Striped Metadevice Conventions

    ; Why would I create a striped metadevice?

    To take advantage of the performance increases that come from accessing data in parallel and to increase capacity. Always use striped metadevices for new file systems or data sets.

    Striping enables multiple controllers to access data at the same time (parallel access). Parallel access can increase I/O throughput because all disks in the metadevice are busy most of the time servicing I/O requests.

    Striping is good for large sequential I/O and for uneven I/O.

    ; What are the limitations to striping?

    An existing file system cannot be directly converted to a striped metadevice.

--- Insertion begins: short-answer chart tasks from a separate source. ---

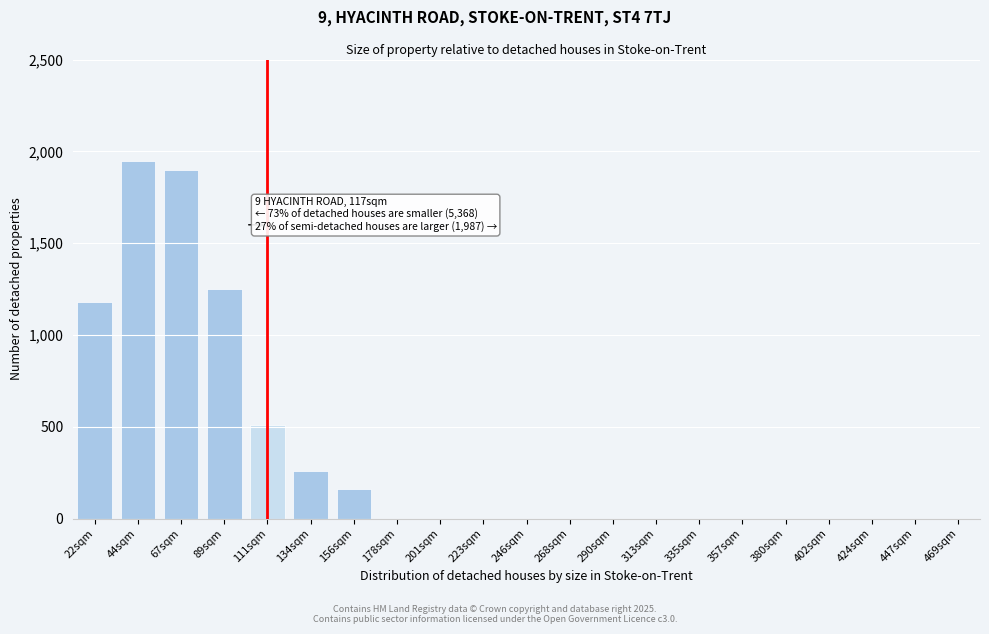

Reading left to right, list all the values displayed in this chart.

22sqm=1180	44sqm=1950	67sqm=1900	89sqm=1250	111sqm=510	134sqm=260	156sqm=160	178sqm=0	201sqm=0	223sqm=0	246sqm=0	268sqm=0	290sqm=0	313sqm=0	335sqm=0	357sqm=0	380sqm=0	402sqm=0	424sqm=0	447sqm=0	469sqm=0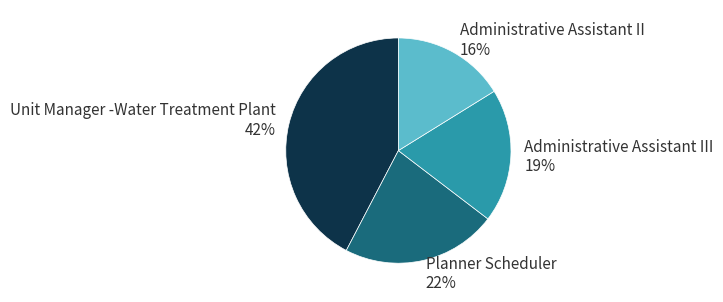

Which category has the smallest portion of the pie?

Administrative Assistant II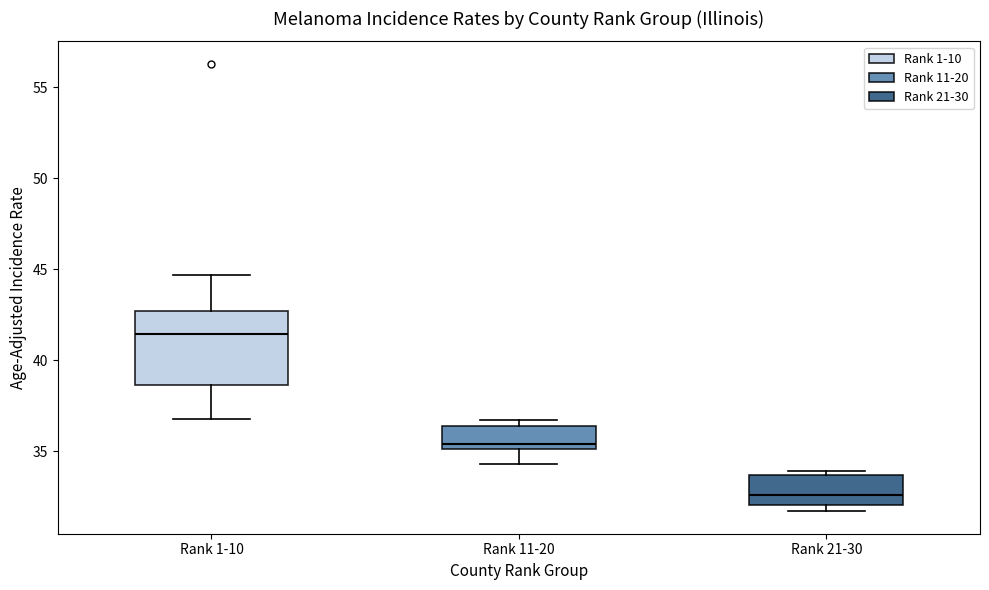

Reading left to right, transcribe this box plot: for each box, give where its median line is, the range the box spans, and where its two whiskers end, as read against the y-axis. The values are not printed on the chart, so give them approximately, as read against the axis.

Rank 1-10: median 41.5, box 38.5 to 42.5, whiskers 37.0 to 44.5
Rank 11-20: median 35.5, box 35.0 to 36.5, whiskers 34.5 to 36.5 (just above the box's upper edge)
Rank 21-30: median 32.5, box 32.0 to 33.5, whiskers 31.5 to 34.0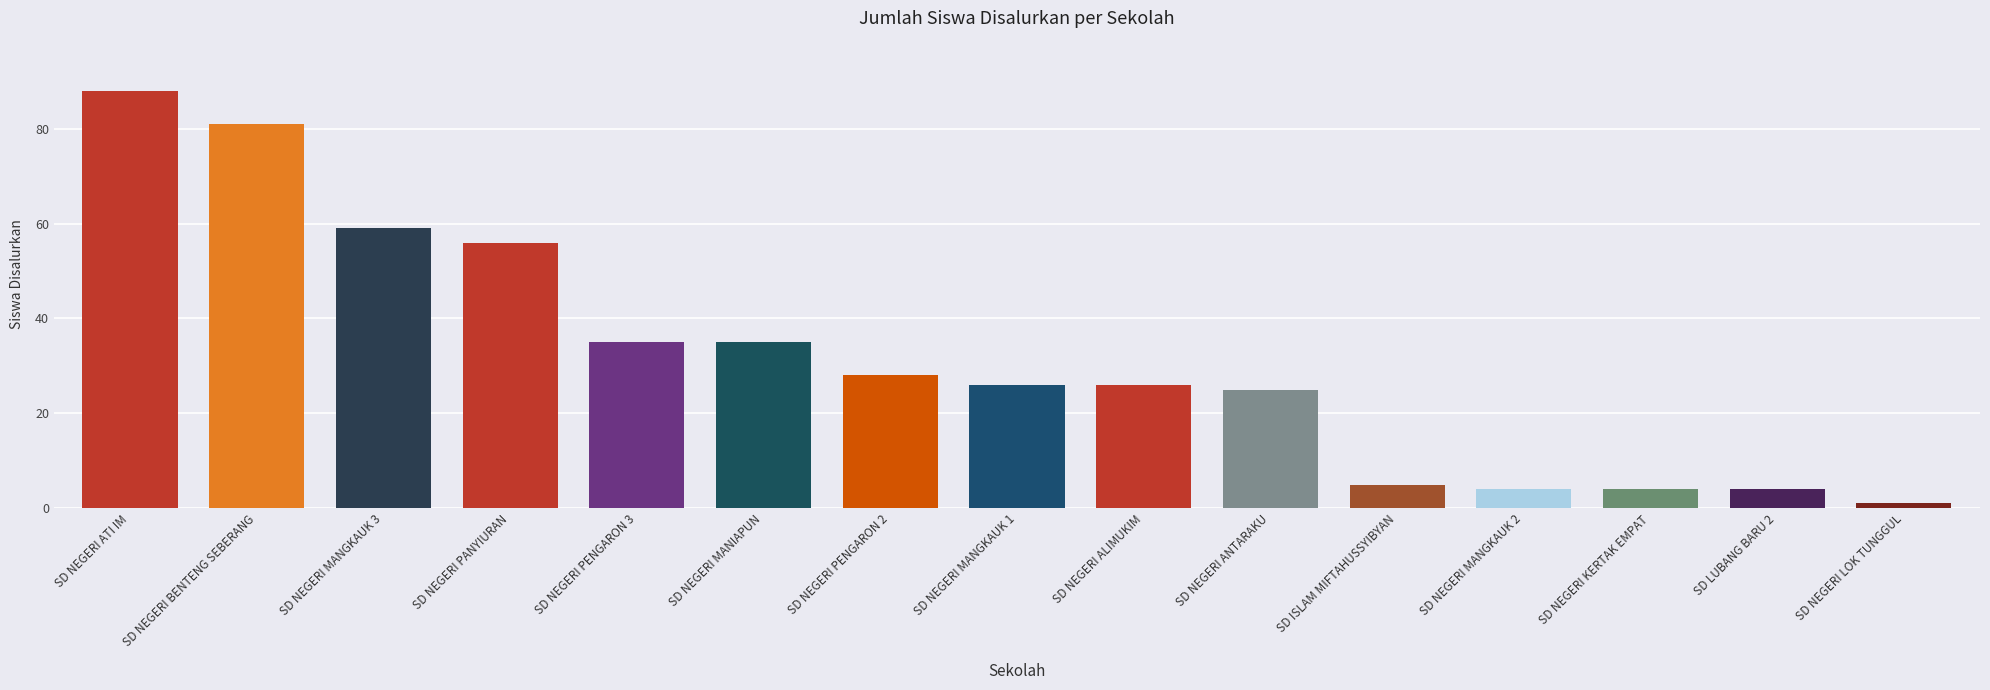

Is it true that the value at SD NEGERI BENTENG SEBERANG is 81?

True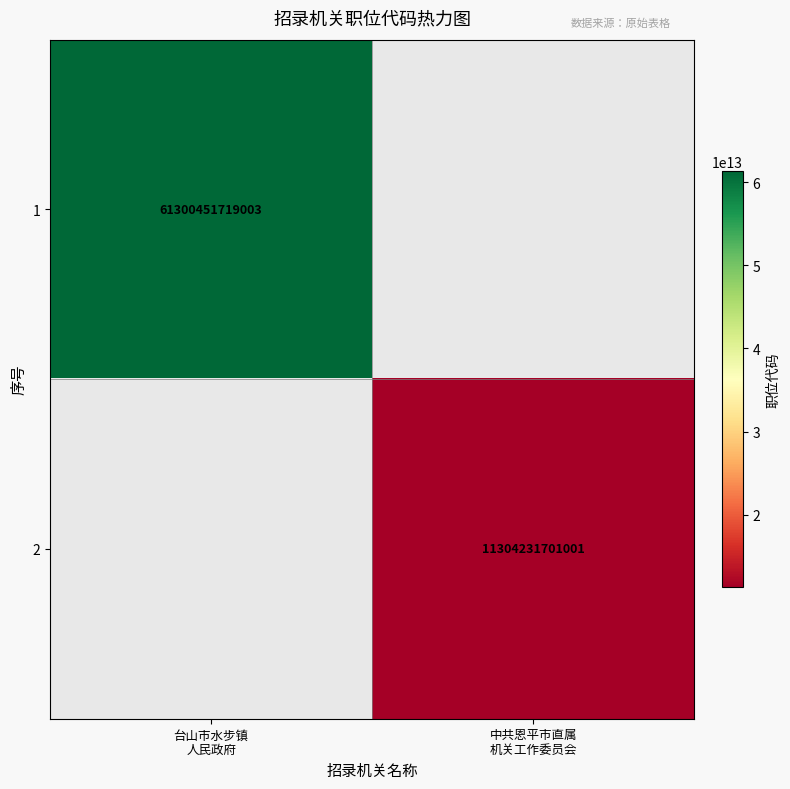

How many positive values does the 2 series have?

1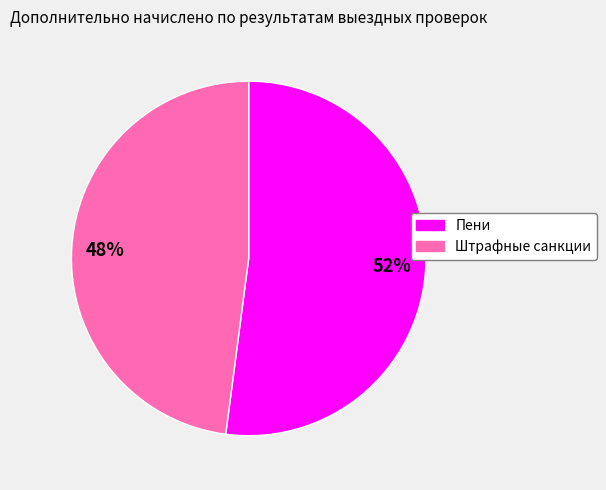

Rank the categories by value from highest to lowest.

Пени, Штрафные санкции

If you need to place a file system on a striped metadevice, you can back up the file system, create a striped metadevice, then restore the file system to the striped metadevice.

    When creating a stripe, do not use slices of unequal size, as this will result in unused disk space.

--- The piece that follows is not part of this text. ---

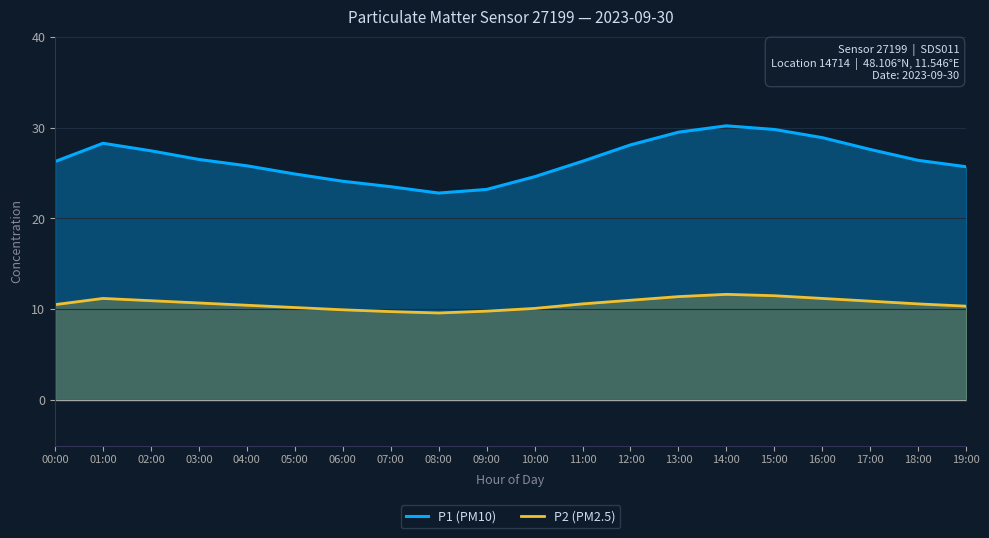

Rank the series by their maximum value, from highest to lowest.

P1 (PM10), P2 (PM2.5)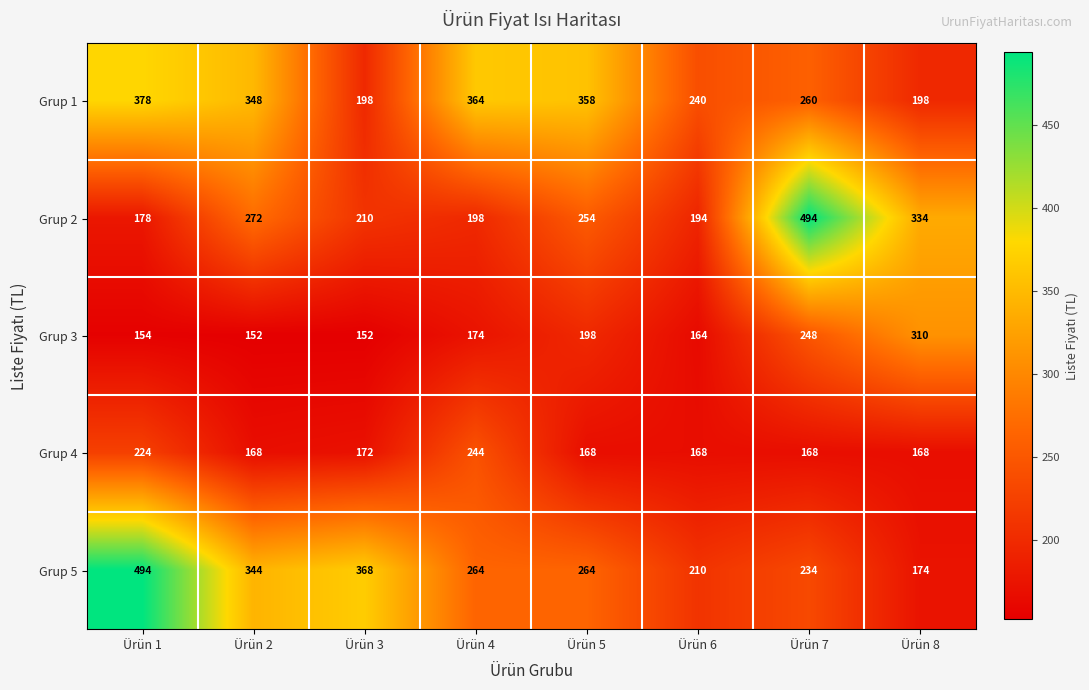

What is the total value across all series at Ürün 3?

1100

What is an interlace value?

    The size, in Kbytes, Mbytes, or blocks, of the logical data chunks in a striped metadevice. Depending on the application, different interlace values can increase performance for your configuration. The performance increase comes from several disk arms doing I/O. When the I/O request is larger than the interlace size, you may get better performance.

    ? What is DiskSuite’s default interlace value?

    16 Kbytes.

    ; Can I set the interlace value?

    Yes, when you create a new striped metadevice, using either the command line or DiskSuite Tool. Once you have created the striped metadevice, you cannot change the interlace value.

    ; Can I set the interlace value on an existing striped metadevice? No. (Though you could back up the data on it, delete the striped metadevice, create a new striped metadevice with a new interlace value, and then restore the data.)

Concatenated Stripe Conventions

    ; Why would I use a concatenated stripe?

    This is the only way to expand an existing striped metadevice.